En tout cas, vu son format de poche et ses chapitres courts construits selon le même principe, c’est une lecture estivale agréable qui invite à regarder Matisse autrement.
Malgré cette légère réserve, Un hiver avec Matisse remplit pleinement son objectif de transmission. Accessible sans être simpliste, érudit sans être pesant, il donne envie de revenir aux tableaux et de prolonger la rencontre avec un artiste dont la modernité demeure intacte.
En quelques mots
Antoine Compagnon propose une découverte de Matisse à travers une sélection personnelle de tableaux commentés. Héritier de ses chroniques sur France Inter, cet ouvrage accessible mêle histoire de l’art, citations et regard d’amateur éclairé.

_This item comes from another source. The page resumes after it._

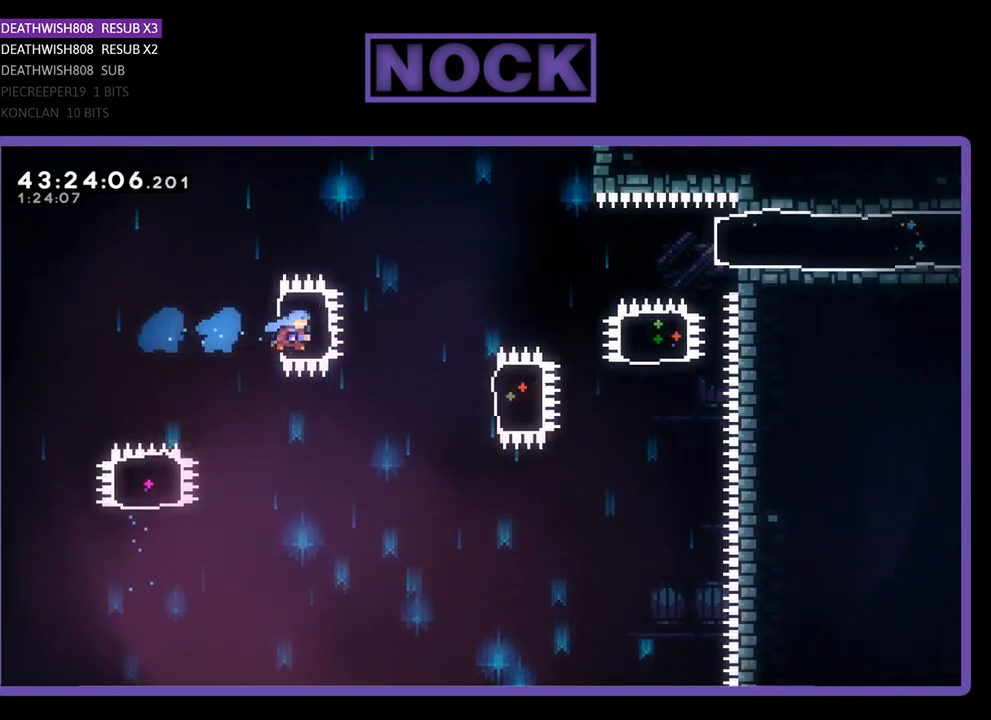
{"buttons": ["CIRCLE", "R2", "DPAD_RIGHT"], "left_stick": "center", "events": [[133, "DPAD_RIGHT", "up"], [333, "DPAD_RIGHT", "down"], [467, "CIRCLE", "down"]]}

Une lecture agréable qui invite à contempler l’œuvre du peintre autrement.
Puis quelques extraits

« Si je crois en Dieu ? Oui, quand je travaille », a écrit Matisse dans « Jazz ».
Si je rencontrais Matisse dans un rêve, il me semble que je lui demanderais: «S’il vous plait… . Dessine-moi un arbre. » Un platane ou un figuier. Durant sa convalescence en 1941, pour inaugurer sa « seconde vie », Matisse se met à dessiner des séries d’arbres À soixante-dix ans et plus, il découvre enfin l’arbre.
Les statuettes africaines ne sont pas ressemblantes, dira Matisse, elles sont faites « selon des plans et des proportions inventés ».
« Vous savez, disait Matisse en 1947, on n’a qu’une idée, on naît avec, toute une vie durant on développe une idée fixe. On la fait respirer. » Si Matisse a eu une idée fixe, c’est bien celle-là, que l’on n’a dans sa vie qu’une seule idée, fixe comme l’étoile polaire, c’est-à-dire que tout bouge autour.
Il se peut que Picasso ait remporté le match sur le marché de l’art, atteignant des prix imbattables, mais l’influence de Matisse, de sa recherche opiniâtre de la limite, jusqu’à la platitude quasi abstraite de panneaux découpés comme L’Escargot, pourrait bien avoir été plus durable, en particulier sur la génération des peintres américains qui advinrent après la Seconde Guerre mondiale, tel Mark Rothko, auteur d’un Hommage à Matisse en 1954. Matisse, en vrai renard se faisant passer pour un hérisson, a allié l’entêtement de Cézanne à la versatilité de Picasso.
Et, encore
Cette tension fait toutefois la force envoûtante du tableau. Le carré bleu noir de la glace au-dessus de la cheminée, rare surface non décorée, plus discrète que le rouge et le noir des enfants, pourrait être une fenêtre, comme dans La Fenêtre bleue où la cheminée de la chambre est surmontée d’une vitre, ouverte sur la nuit, sur le vide.
Matisse entend faire chanter toutes les couleurs ensemble, comme un cœur, comme un accord musical, dont le noir.
Ici en bref




Du côté des critiques : France Inter
Pour aller plus loin

Un printemps avec Arsène Lupin – Grégoire Bouillier
Questions pratiques

Un hiver avec Matisse d’Antoine Compagnon
Éditions de l’Équateur – Instagram : @editionsdesequateurs – X : @Equateurs – Facebook
Parution : 26 janvier 2026 – EAN : 9782382849361 – Lecture en juin 2026

Bonjour Matatoune. C’est un peintre que j’apprécie aussi et en apprendre plus sur lui me tente bien. Bonne journée
Alors, sans problème, tu peux lire , ou même écouter en poadcast, la série.
Bon week-end 🍒🍓🍑🕶
La démarche est intéressante je trouve. Bon je connais très peu ce peintre. Bon week end
Oui, une manière de vulgariser ce peintre incontournable.
Bonne journée 🕶🌞
et tu as été d’accord avec l’analyse qu’il a fait des tableaux ?
En fait, il replace le tableau dans l’œuvre et l’histoire. Assez peu de ressentis personnels !
Malgré le manque de ferveur, la démarche est intéressante et le résultat semble accessible même quand on connaît peu le peintre. Merci pour ton avis 🙂
Ah oui, je crois aussi que cette démarche est très intéressante et éveille la curiosité pour un peintre incontournable !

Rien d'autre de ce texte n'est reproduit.